→ **WHAT YOU SHOULD DO**
Where a line holds the word "provides", copy it from the records.

━━ DATASET EXTRACT

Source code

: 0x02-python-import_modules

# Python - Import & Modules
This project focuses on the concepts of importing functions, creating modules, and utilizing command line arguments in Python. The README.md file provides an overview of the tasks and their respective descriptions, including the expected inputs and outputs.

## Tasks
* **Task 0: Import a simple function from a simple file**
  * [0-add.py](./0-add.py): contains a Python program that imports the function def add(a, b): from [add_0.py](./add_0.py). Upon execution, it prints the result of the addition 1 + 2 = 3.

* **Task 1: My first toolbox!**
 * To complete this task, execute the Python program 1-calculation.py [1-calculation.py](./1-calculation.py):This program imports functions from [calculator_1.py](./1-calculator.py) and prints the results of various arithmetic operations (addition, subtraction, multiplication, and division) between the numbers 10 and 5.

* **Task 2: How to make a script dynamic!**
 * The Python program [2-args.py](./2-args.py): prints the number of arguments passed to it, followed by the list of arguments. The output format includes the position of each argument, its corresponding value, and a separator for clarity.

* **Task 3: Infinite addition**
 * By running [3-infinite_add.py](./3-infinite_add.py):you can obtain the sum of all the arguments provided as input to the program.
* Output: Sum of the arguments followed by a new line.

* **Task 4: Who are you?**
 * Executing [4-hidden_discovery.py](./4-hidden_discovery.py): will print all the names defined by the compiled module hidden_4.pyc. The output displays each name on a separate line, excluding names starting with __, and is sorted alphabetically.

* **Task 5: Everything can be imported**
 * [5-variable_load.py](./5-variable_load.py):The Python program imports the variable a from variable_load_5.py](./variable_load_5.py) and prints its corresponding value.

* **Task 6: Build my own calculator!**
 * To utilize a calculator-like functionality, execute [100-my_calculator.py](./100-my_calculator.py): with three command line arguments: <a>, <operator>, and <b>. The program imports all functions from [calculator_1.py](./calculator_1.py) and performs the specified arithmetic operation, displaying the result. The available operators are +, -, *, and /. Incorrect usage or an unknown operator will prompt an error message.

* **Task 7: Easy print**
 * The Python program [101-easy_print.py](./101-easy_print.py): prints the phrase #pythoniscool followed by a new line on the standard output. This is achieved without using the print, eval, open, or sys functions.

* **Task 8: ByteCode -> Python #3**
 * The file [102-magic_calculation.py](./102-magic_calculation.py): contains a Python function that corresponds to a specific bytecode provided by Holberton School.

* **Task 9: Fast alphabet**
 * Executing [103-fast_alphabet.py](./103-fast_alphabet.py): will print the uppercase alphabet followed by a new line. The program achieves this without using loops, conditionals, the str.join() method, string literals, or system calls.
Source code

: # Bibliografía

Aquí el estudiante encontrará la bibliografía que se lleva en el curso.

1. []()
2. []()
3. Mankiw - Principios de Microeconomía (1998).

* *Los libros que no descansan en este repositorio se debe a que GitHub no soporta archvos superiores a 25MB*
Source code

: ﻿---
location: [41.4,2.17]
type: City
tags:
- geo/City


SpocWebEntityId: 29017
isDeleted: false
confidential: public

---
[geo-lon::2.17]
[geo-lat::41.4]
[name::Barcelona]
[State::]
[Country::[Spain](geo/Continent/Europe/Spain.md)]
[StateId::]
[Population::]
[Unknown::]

━━━━
━━ DATASET EXTRACT

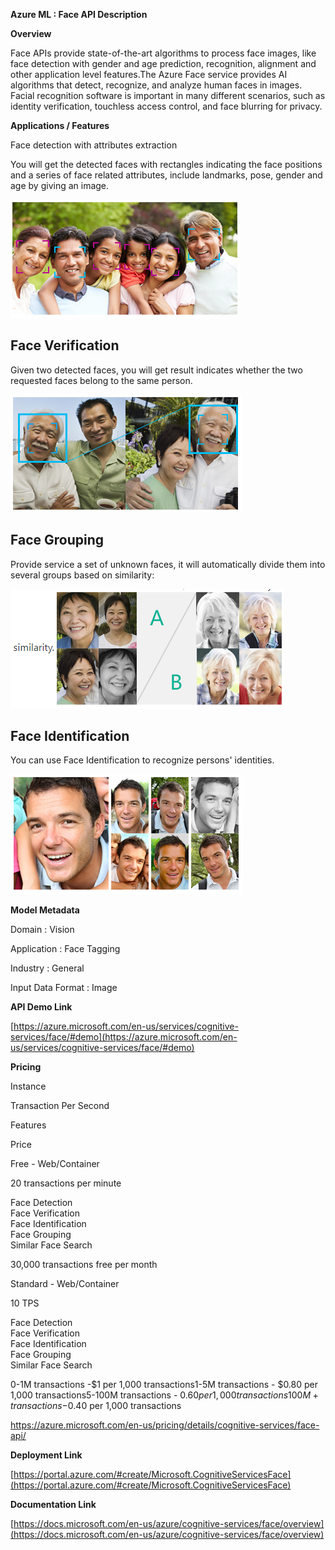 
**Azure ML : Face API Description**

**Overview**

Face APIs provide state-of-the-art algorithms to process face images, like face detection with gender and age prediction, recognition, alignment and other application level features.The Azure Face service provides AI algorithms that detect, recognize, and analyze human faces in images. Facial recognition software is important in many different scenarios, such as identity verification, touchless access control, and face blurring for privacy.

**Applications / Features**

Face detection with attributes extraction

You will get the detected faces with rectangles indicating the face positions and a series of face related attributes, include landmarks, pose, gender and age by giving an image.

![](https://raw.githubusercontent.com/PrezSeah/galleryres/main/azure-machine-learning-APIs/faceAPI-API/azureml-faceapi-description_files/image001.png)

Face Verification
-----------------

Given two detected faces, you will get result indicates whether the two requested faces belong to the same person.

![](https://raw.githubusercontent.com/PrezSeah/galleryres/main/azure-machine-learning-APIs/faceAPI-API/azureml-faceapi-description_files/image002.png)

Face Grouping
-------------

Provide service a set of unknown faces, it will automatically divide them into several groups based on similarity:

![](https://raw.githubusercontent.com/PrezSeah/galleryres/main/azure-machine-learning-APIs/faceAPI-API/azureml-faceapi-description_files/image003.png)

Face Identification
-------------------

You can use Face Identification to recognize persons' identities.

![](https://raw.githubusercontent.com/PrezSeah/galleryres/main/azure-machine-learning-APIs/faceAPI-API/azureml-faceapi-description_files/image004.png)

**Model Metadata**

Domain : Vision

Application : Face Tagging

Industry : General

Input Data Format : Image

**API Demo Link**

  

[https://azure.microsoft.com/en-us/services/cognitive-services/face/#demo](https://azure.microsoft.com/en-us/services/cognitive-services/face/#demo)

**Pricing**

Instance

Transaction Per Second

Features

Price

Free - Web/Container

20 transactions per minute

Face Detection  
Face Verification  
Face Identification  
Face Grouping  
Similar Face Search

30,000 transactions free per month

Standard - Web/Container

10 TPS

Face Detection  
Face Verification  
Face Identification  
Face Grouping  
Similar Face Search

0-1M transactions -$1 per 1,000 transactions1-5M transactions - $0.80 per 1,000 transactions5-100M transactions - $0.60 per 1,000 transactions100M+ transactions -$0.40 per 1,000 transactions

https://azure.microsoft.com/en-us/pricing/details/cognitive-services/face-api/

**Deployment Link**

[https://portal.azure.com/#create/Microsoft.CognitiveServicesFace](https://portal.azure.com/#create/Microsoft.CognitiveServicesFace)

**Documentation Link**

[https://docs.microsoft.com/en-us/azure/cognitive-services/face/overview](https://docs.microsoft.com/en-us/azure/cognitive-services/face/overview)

━━━━

→ **COMPLETED EXERCISE**
This project focuses on the concepts of importing functions, creating modules, and utilizing command line arguments in Python. The README.md file provides an overview of the tasks and their respective descriptions, including the expected inputs and outputs.
Face APIs provide state-of-the-art algorithms to process face images, like face detection with gender and age prediction, recognition, alignment and other application level features.The Azure Face service provides AI algorithms that detect, recognize, and analyze human faces in images. Facial recognition software is important in many different scenarios, such as identity verification, touchless access control, and face blurring for privacy.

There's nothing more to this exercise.